Jenny Tung, Ph.D.
Jenny Tung, born 1982 in Seaford, Delaware, United States, studied Evolutionary Biology at Duke University, Durham, North Carolina, USA. She received her Ph.D. at Duke University investigating the causes and consequences of genetic variation in wild baboons, under the supervision of Susan Alberts and Gregory Wray. She spent her postdoctoral studies investigating the functional genomic signature of genotype and social environment in nonhuman primates, under the supervision of Yoav Gilad at the University of Chicago, Chicago, USA. In 2012, she joined the Department of Evolutionary Anthropology and the Duke Population Research Institute at Duke University. While at Duke, Tung investigated the genetic and genomic consequences of social environmental variation in baboons, rhesus macaques, and other social mammals, as well as the role of behavior in primate hybridization. Tung co-directs the Amboseli Baboon Research Project, one of the longest-running primate field sites in the world.

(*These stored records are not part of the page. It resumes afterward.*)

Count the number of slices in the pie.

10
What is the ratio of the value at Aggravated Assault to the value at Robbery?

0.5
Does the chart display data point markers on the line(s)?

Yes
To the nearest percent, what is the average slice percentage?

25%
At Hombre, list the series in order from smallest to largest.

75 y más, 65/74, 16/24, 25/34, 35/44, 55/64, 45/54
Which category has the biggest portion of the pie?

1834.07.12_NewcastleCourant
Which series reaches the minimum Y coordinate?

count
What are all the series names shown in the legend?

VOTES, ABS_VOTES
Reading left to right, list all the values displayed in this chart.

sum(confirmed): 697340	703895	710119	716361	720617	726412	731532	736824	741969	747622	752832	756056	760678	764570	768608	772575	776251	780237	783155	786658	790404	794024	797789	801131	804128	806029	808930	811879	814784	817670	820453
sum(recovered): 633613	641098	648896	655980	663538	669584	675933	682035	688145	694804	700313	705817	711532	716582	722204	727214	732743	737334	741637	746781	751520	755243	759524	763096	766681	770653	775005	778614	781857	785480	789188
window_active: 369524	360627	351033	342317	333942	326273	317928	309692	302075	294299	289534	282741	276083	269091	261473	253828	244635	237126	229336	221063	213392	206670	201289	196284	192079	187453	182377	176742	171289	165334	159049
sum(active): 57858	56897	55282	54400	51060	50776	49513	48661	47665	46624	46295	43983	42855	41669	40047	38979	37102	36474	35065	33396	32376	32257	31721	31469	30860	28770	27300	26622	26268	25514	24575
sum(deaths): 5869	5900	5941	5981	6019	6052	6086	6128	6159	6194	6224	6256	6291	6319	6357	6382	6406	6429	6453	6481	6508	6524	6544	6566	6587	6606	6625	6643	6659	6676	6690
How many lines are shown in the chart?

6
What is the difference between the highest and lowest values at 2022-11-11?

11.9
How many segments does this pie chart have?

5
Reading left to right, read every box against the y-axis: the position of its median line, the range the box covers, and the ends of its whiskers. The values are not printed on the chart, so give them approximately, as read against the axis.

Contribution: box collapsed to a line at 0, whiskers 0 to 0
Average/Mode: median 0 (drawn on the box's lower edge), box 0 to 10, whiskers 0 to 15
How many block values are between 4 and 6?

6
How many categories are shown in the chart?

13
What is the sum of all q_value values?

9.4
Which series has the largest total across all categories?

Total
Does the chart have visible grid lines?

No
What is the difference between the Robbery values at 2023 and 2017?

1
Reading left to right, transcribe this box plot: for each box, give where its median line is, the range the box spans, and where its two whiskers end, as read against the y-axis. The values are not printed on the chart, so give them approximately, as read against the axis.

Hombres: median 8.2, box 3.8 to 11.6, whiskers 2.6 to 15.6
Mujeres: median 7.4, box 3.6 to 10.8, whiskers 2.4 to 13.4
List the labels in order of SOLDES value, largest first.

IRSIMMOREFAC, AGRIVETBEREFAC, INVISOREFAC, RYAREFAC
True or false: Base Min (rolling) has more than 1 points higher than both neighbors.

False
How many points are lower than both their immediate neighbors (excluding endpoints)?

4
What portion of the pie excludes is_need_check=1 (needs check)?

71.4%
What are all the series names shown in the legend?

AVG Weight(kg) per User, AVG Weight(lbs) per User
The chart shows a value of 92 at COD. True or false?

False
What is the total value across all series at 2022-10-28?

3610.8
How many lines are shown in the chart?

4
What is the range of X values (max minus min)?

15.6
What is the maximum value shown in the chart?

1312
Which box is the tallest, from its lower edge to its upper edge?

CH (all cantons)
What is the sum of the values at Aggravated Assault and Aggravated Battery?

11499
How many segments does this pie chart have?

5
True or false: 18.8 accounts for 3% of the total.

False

Tung was awarded tenure in 2017. She started her position as a director of the Max Planck Institute for Evolutionary Anthropology in Leipzig, Germany, in 2022.
Jenny Tung's research focuses on primate behaviour, life history and evolution, and the importance of these areas for human health and animal conservation. Tung's new Department of Primate Behaviour and Evolution will include the study of animals as well as molecular and genetic analyses.